■ Directives ■
(1) In the LPA2 mailing-list reply, what does the writer propose to use as the benchmark, and where would it run?
(2) Using the LPA2 mailing-list reply, explain why the patch passes a new lpa2 parameter to __flush_tlb_range_op(), and say what could replace that parameter later.
(3) Write the next part of the LPA2 mailing-list reply, starting after its final line.

::: Supplied text

Ahh, I think I see now what you were suggesting on the other thread; make the
change from incrementing scale to decrementing scale its own patch - and exclude
the LPA2 alignment stuff from it too. Then add all the other LPA2 specific stuff
in a separate patch.

Yes I can do that, and benchmark it. Kernel compilation is pretty TLBI
intensive; Sufficient to use that as the benchmark and run in VM on M2?

> 
>>
>> Note: This patch uses LPA2 range-based tlbi based on the new lpa2 param
>> passed to __flush_tlb_range_op(). This allows both KVM and the kernel to
>> opt-in/out of LPA2 usage independently. But once both are converted over
>> (and keyed off the same static key), the parameter could be dropped and
>> replaced by the static key directly in the macro.

::::::
::: Supplied information

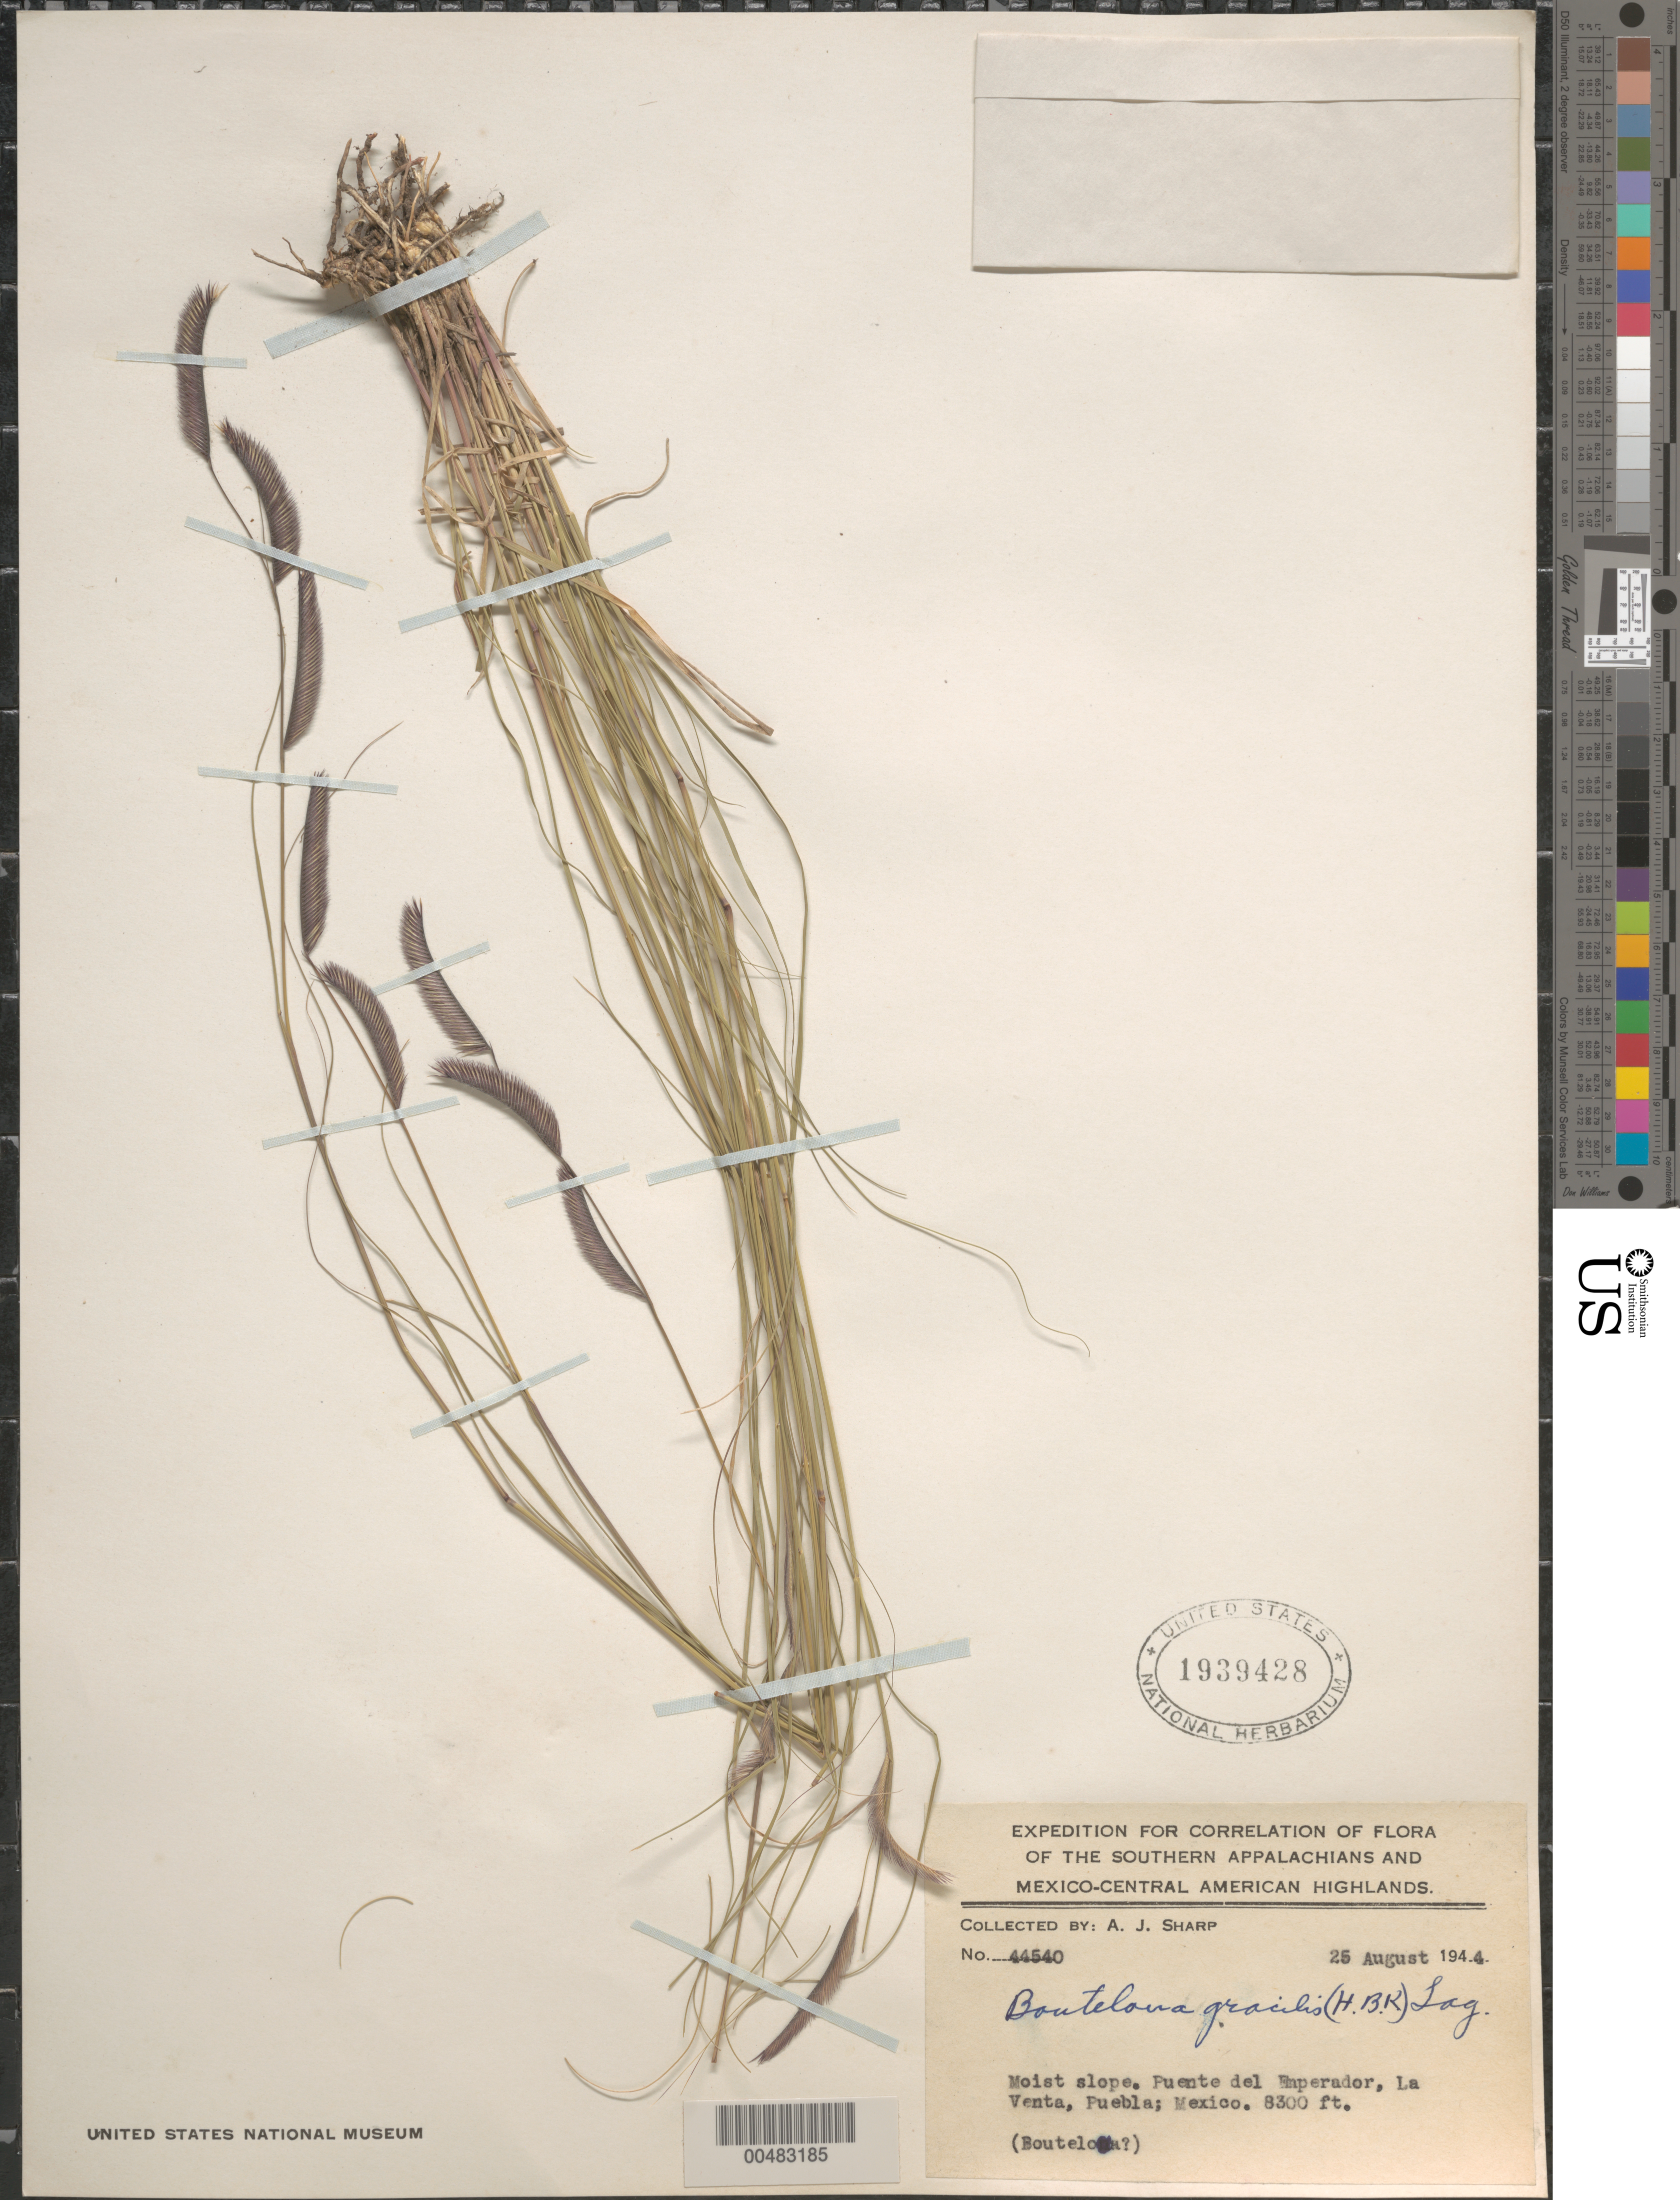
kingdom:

::::::
::: Supplied information

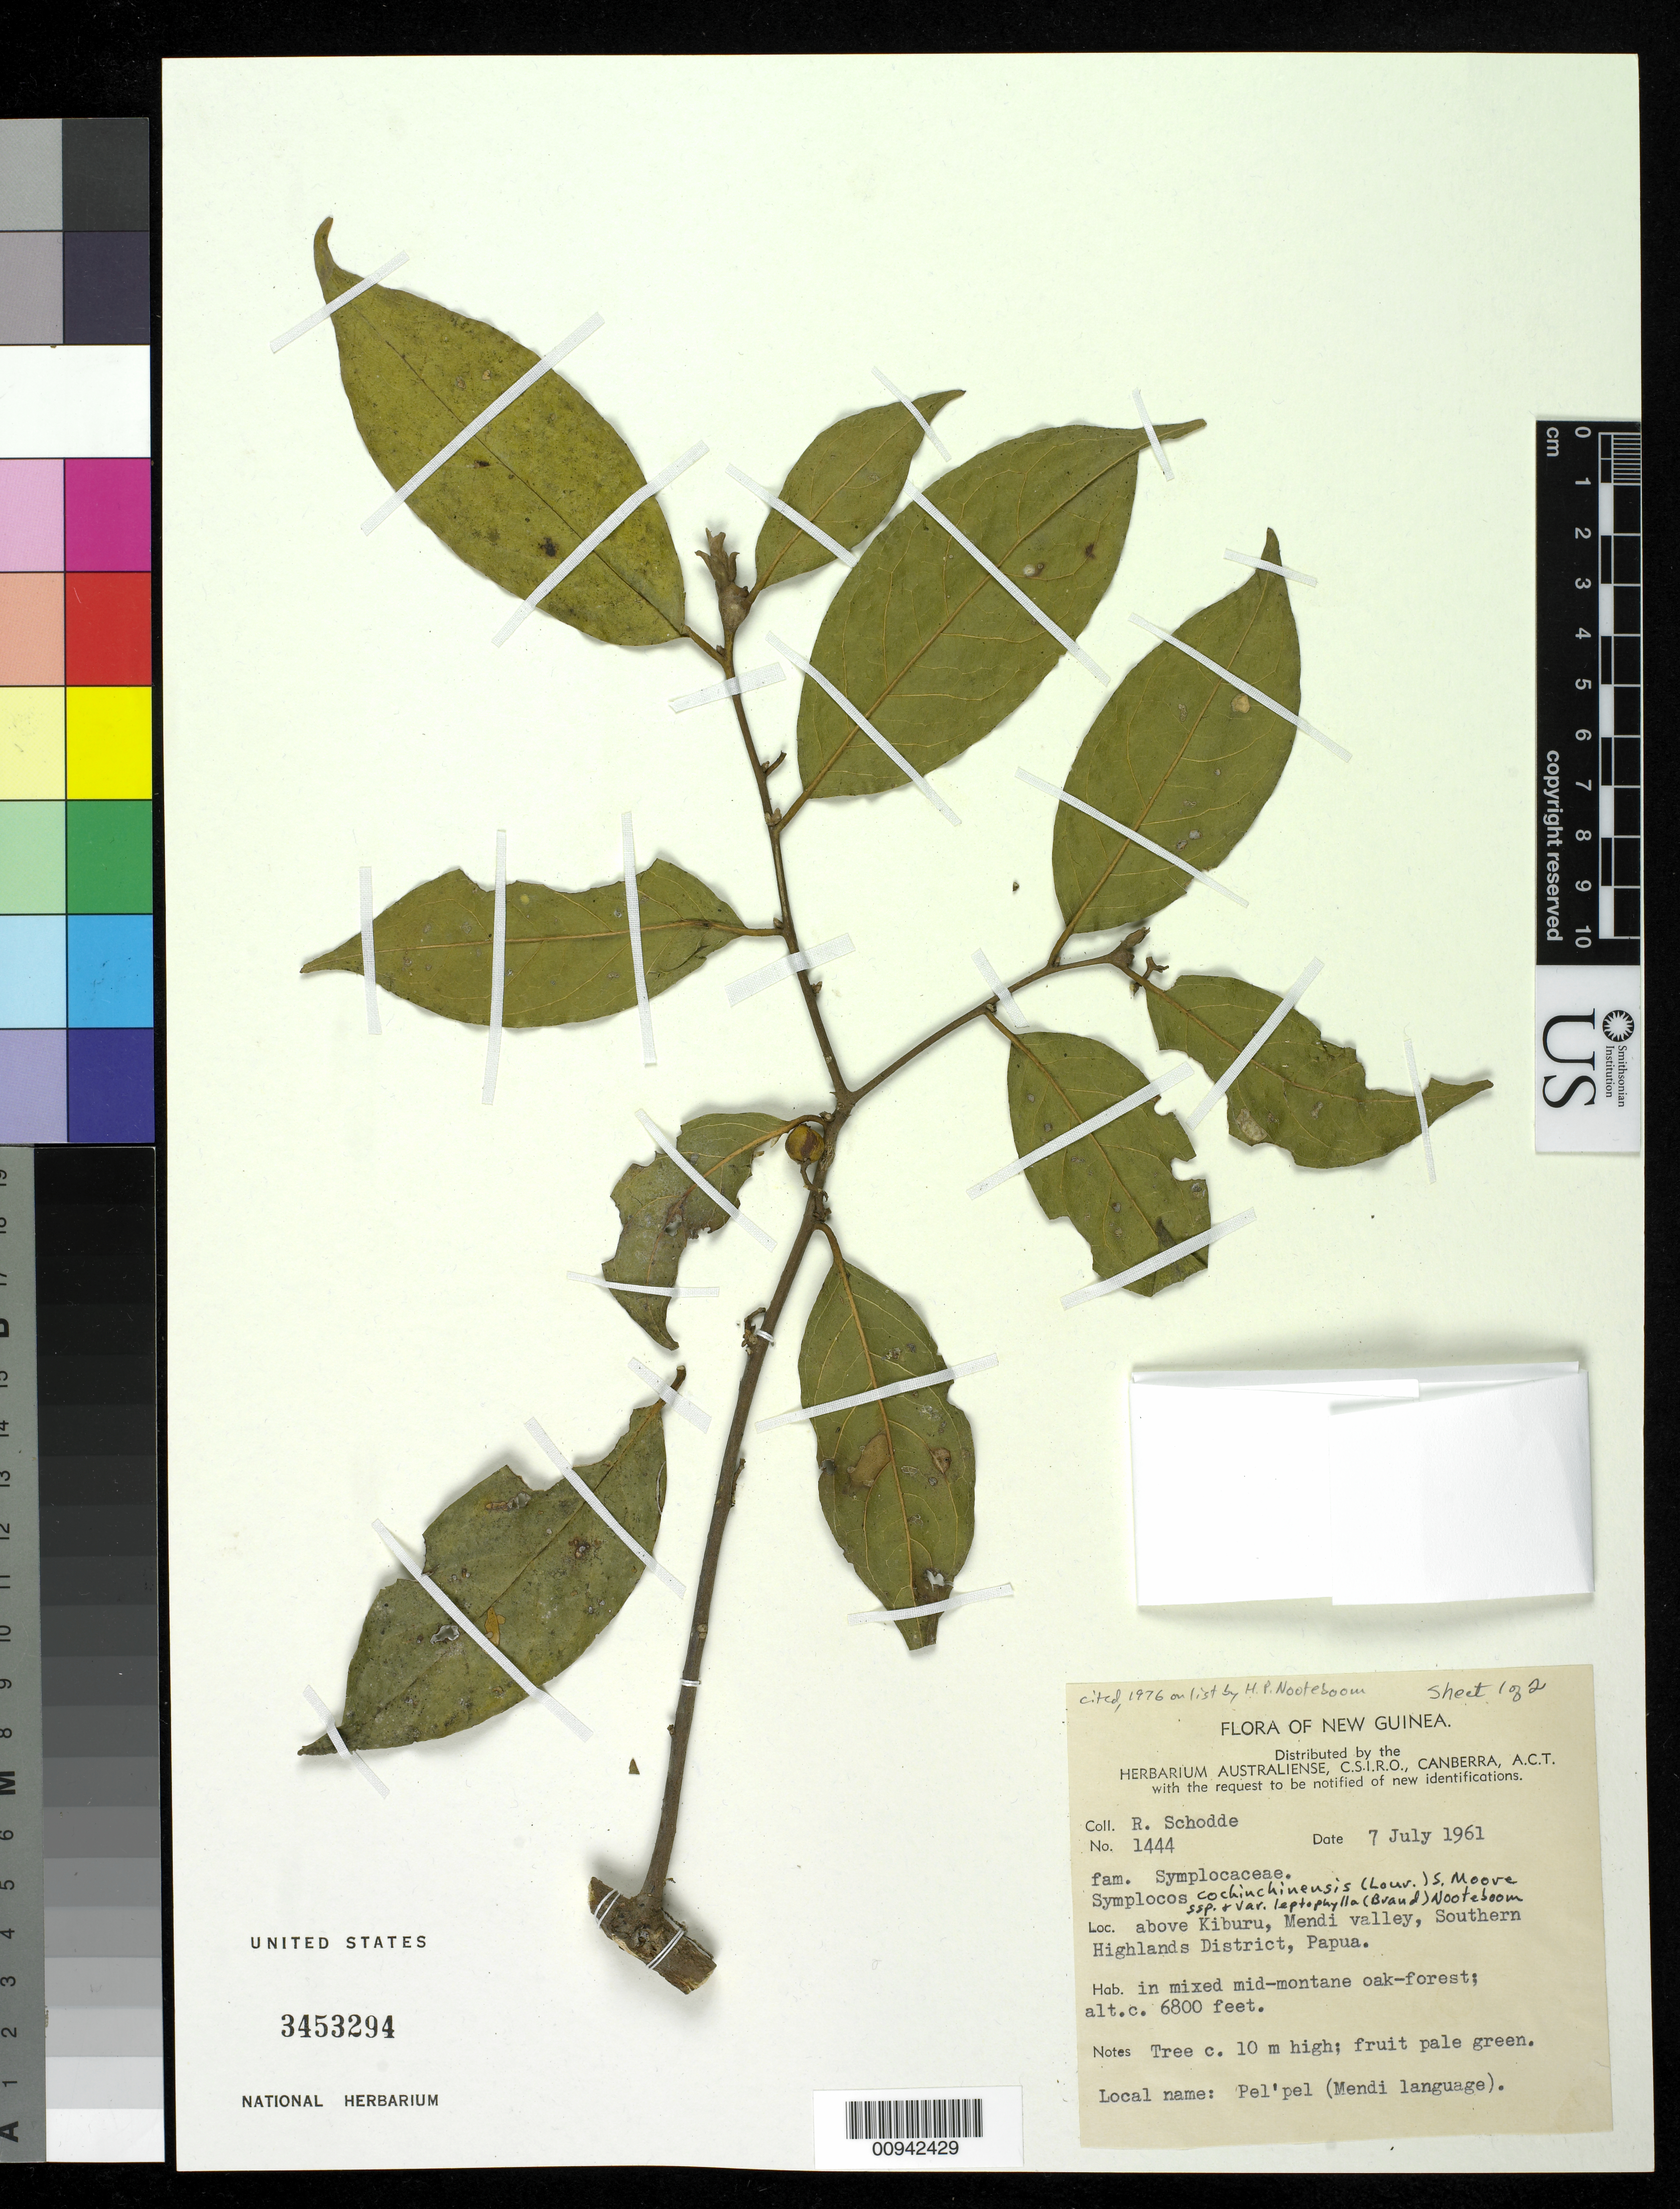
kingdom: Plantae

::::::

■ Task results ■
(1) Kernel compilation, run in a VM on M2.

(2) The parameter lets KVM and the kernel each opt in or out of LPA2 usage independently. Once both are converted over and keyed off the same static key, the parameter could be dropped and replaced by the static key directly in the macro.

(3)
> 
> Why can't this be done right away? Have a patch common to the two
> series that exposes the static key, and use that from the start. This
> would avoid the current (and rather ugly) extra parameter that I find
> unnecessarily hard to parse.
> 
> And if the 64kB alignment above is cheap enough, maybe this could
> become the one true way?

Yes, I can benchmark that too. Let's see what the data tells us then decide.

> 
>>
>> Signed-off-by: Ryan Roberts <ryan.roberts@arm.com>
>> ---
>>  arch/arm64/include/asm/tlb.h      |  6 +++-
>>  arch/arm64/include/asm/tlbflush.h | 46 ++++++++++++++++++++-----------
>>  arch/arm64/kvm/hyp/nvhe/tlb.c     |  2 +-
>>  arch/arm64/kvm/hyp/vhe/tlb.c      |  2 +-
>>  4 files changed, 37 insertions(+), 19 deletions(-)
>>
>> diff --git a/arch/arm64/include/asm/tlb.h b/arch/arm64/include/asm/tlb.h
>> index 93c537635dbb..396ba9b4872c 100644
>> --- a/arch/arm64/include/asm/tlb.h
>> +++ b/arch/arm64/include/asm/tlb.h
>> @@ -25,7 +25,6 @@ static void tlb_flush(struct mmu_gather *tlb);
>>   * get the tlbi levels in arm64.  Default value is TLBI_TTL_UNKNOWN if more than
>>   * one of cleared_* is set or neither is set - this elides the level hinting to
>>   * the hardware.
>> - * Arm64 doesn't support p4ds now.
>>   */
>>  static inline int tlb_get_level(struct mmu_gather *tlb)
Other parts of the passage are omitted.